Hubo un tiempo en el que los niños se organizaban en los barrios para sacar un equipo y competir en las ligas oficiales que organizaba la federación. Salían equipos de todos los distritos y a veces hasta de una sola calle. Existía el concepto de la calle como patria, y los niños defendían el honor de sus vecinos, de su acera, de la puerta de su casa, como si vistieran la camiseta de la selección española.
Aquel era un fútbol primitivo, que había que ir construyendo paso a paso. Sobraba la ilusión, pero escaseaban los recursos. Había que juntar once jugadores; había que buscar el apoyo de aficionados para poder adquirir las equipaciones y había que convencer a los padres de que el fútbol no era un veneno peligroso, en una época en la que existía la certeza de que el juego alejaba a los niños de los estudios y del trabajo, en definitiva, de ser hombres de provecho.
Uno de esos clubes que brotaron en los años cincuenta como flores de un tiempo fue el C.D. San Antonio, que en sus comienzos representaba a ese gran barrio que se extendía desde la iglesia de los Padres Franciscanos a la Plaza de Toros.
El San Antonio, como tantos otros clubes de la ciudad, tuvo que aprender a sobrevivir sin patria. Fue un exiliado más, que nunca tuvo un refugio en su barrio y que se vio obligado a peregrinar de campo en campo sin un rumbo marcado. A mí me gustaba ir a ver al San Antonio de los años finales de la década de los setenta, cuando jugaba los domingos por la mañana en el campo del Seminario. En aquel equipo, que vestía como Las Palmas, destacaba un extremo izquierda, Juan José María Marín, que era toda una institución dentro del club. María Marín tenía las formas de los extremos antiguos, ancho de piernas y con la mirada pegada al suelo. Viéndolo en ropa de diario tenía más pinta de profesor de matemáticas que de futbolista, pero cuando se enfundaba la camiseta y el pantalón corto se transformaba en un delantero radiante, en un tipo lleno de astucia que se pasaba los partidos engañando a los defensas y fusilando a los porteros.
Yo conocía a María Marín de algunos años atrás, cuando siendo un niño iba los sábados por la mañana a ver al equipo del Instituto Masculino al estadio de la Falange. En ese equipo jugó también, unos años después, José Manel Ventura, otro de los pilares del San Antonio, un jugador del centro del campo de los que tenían el don de multiplicarse por dos, de estar tan bien colocado que parecía como si el balón siempre fuera en su busca.

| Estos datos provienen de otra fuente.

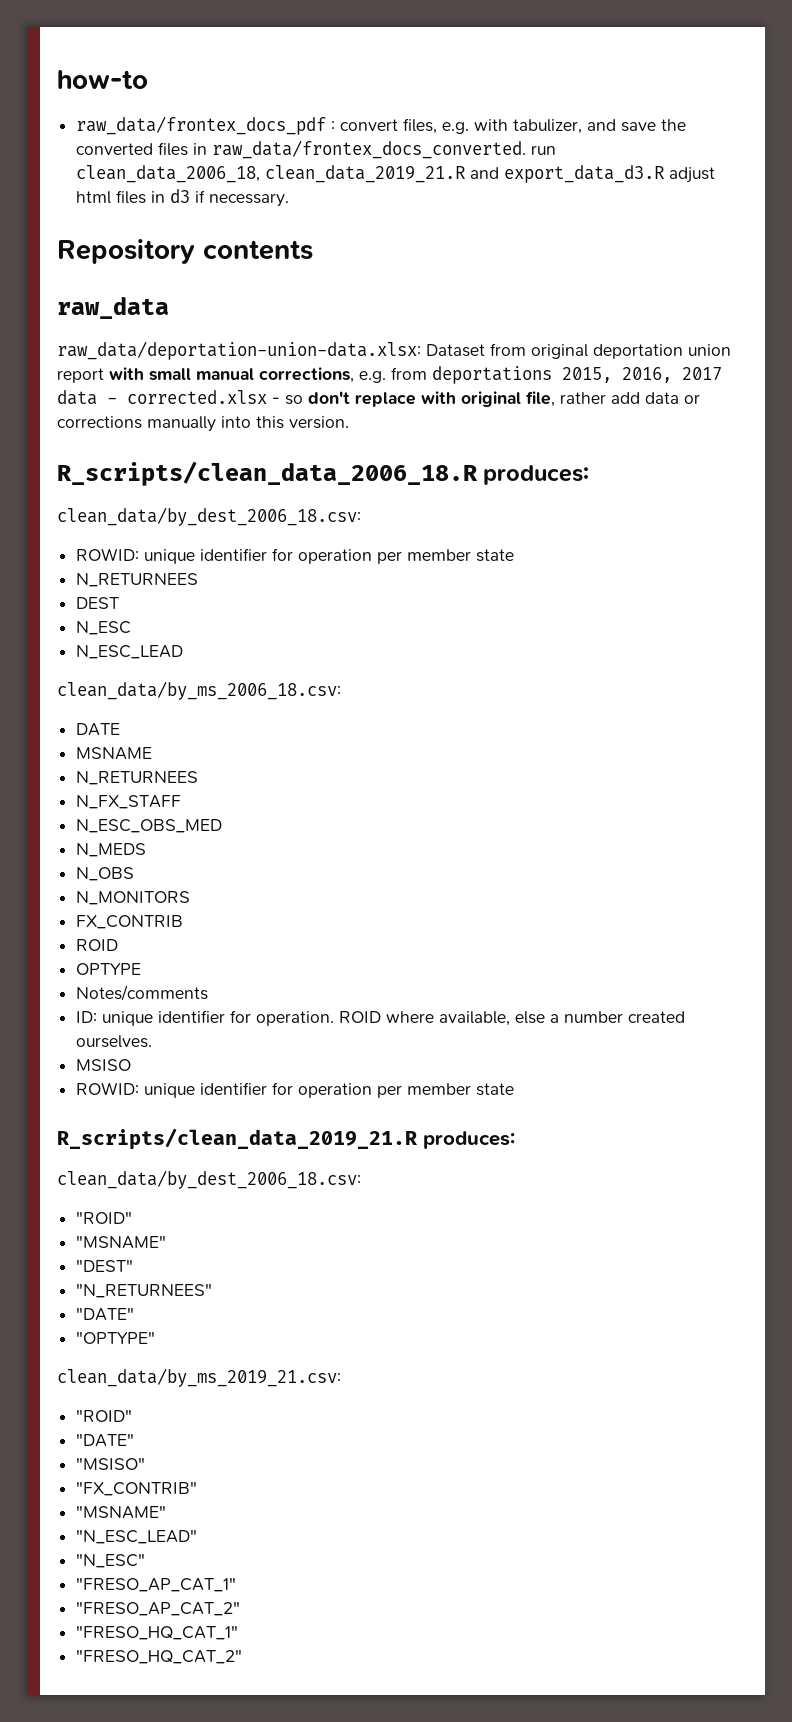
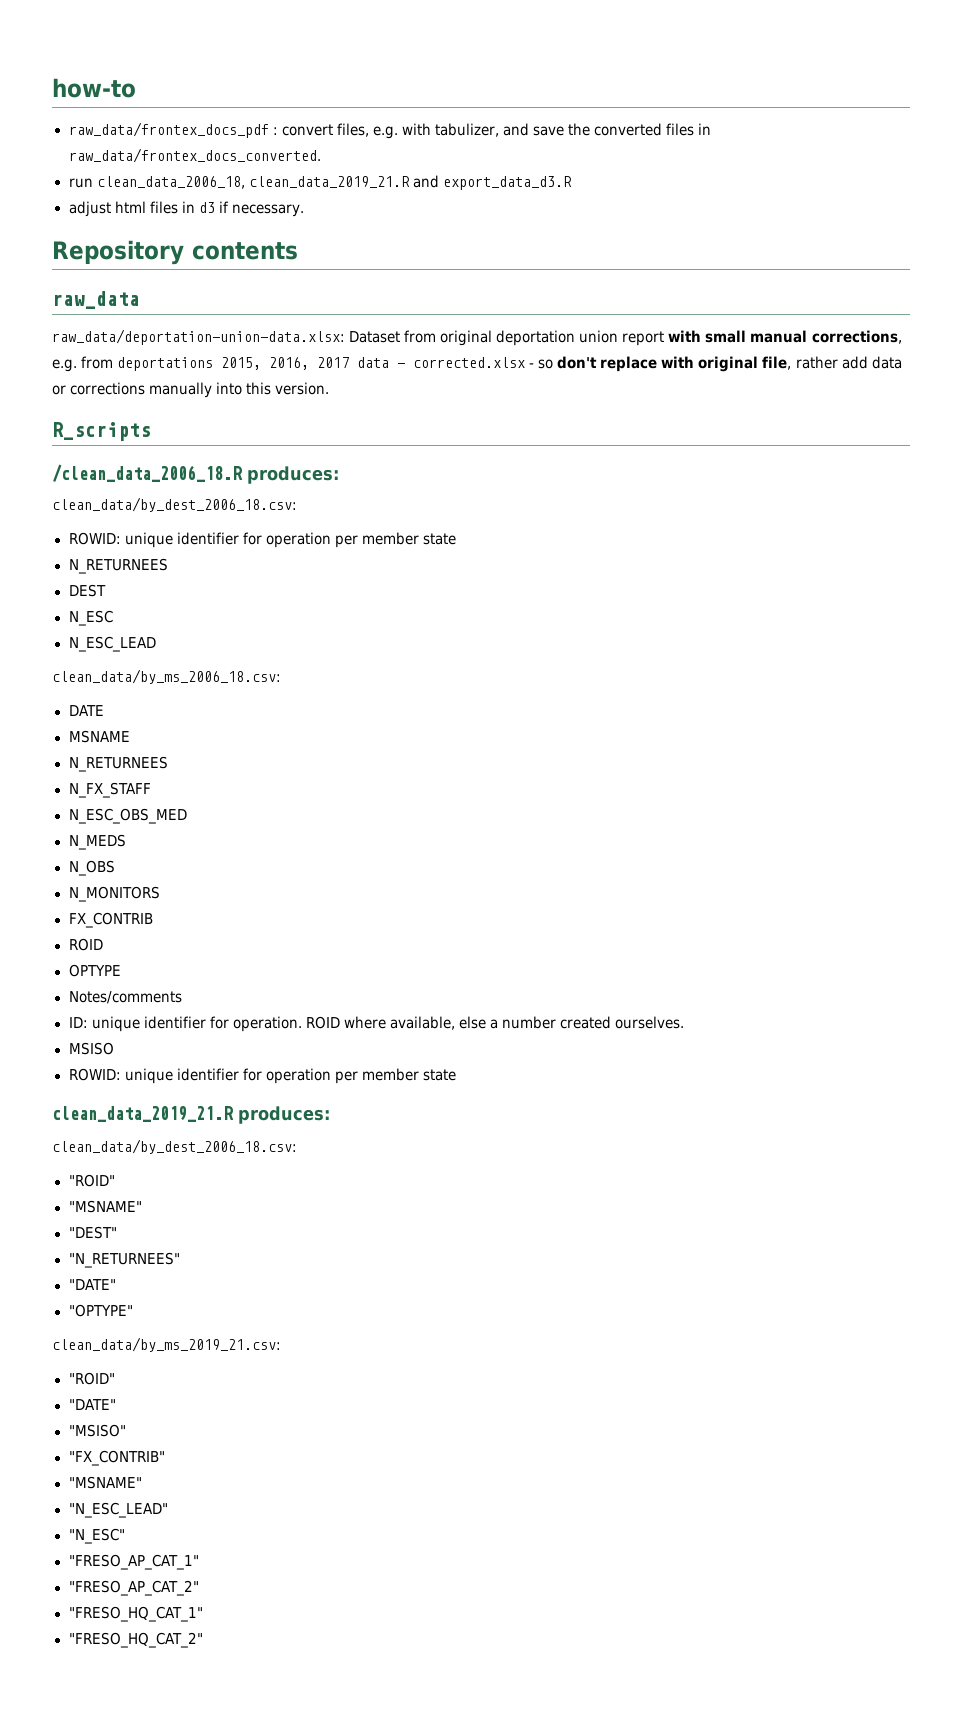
(527, 149) none -> (321, 155) //
(665, 174) none -> (572, 183) //
[57,461,478,486] R_scripts/clean_data_2006_18.R -> [52,422,151,441] [52,464,243,482] R_scripts // /clean_data_2006_18.R
[57,1128,418,1150] R_scripts/clean_data_2019_21.R -> [52,1106,234,1122] clean_data_2019_21.R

En aquel equipo inolvidable también jugaba Vizcaíno, un futbolista técnico que siempre acariciaba la pelota y guardaba las formas; Ángel Pasamontes, todo un símbolo en el fútbol local junto a su hermano Enrique; Rafael Malpica, otro futbolista que pudo haber vivido del fútbol si le hubiera tocado otra época; Luque, un extremo habilidoso que entraba por la derecha pensando siempre en cómo engañar al lateral; Juan Diego, uno de esos medios que con su presencia llenaba de seguridad el equipo y Vargas, un extremo que iba en moto, un velocista pegado a la línea de cal que cuando agachaba la cabeza y echaba a correr parecía imparable.
Recuerdo otros nombres de jugadores que vistieron la camiseta amarilla como Valero, Uroz, Becerra, Bernabé, Yeyo, Angelillo, Garre, Vidaña, Forniéles, Memé, Guendoline o Miquelo, entre muchos otros.
Tan popular como algunos de sus mejores jugadores fue el entrenador que alcanzó las cotas más altas con el San Antonio. Fue su técnico de cabecera, un erudito del fútbol llamado Paco Pérez Gutiérrez, que empezó en el club siendo jugador infantil y acabó como entrenador desde 1967. Se decía entonces que era uno de los entrenadores más preparados que había dado el fútbol almeriense.
Él dirigió al mejor San Antonio de la historia, cuando a finales de los setenta era el equipo filial del Almería, cuando llegó a disputar varios partidos en el Franco Navarro después del primer equipo. Muchos nos hacemos la pregunta de hasta dónde hubieran podido llegar estos jugadores en el fútbol actual. Cuál hubiera sido el techo de María Marín y muchos de sus compañeros con las comodidades del fútbol de hoy, con la alimentación actual de los niños, con los métodos modernos de trabajo y con esos campos de hierba que existen ahoray que ellos sólo veían en las retransmisiones por televisión. Cuánto frío tuvieron que pasar aquellas generaciones de futbolistas entrenando de noche y con agua fría. Cuántas patadas, cuantas lesiones inútiles en aquellos campos inhumanos de tierra y barro.
Viendo a muchos futbolistas que hoy transitan por Segunda División, estoy convencido de que muchos de aquellos jugadores del San Antonio hoy podrían haber sido profesionales.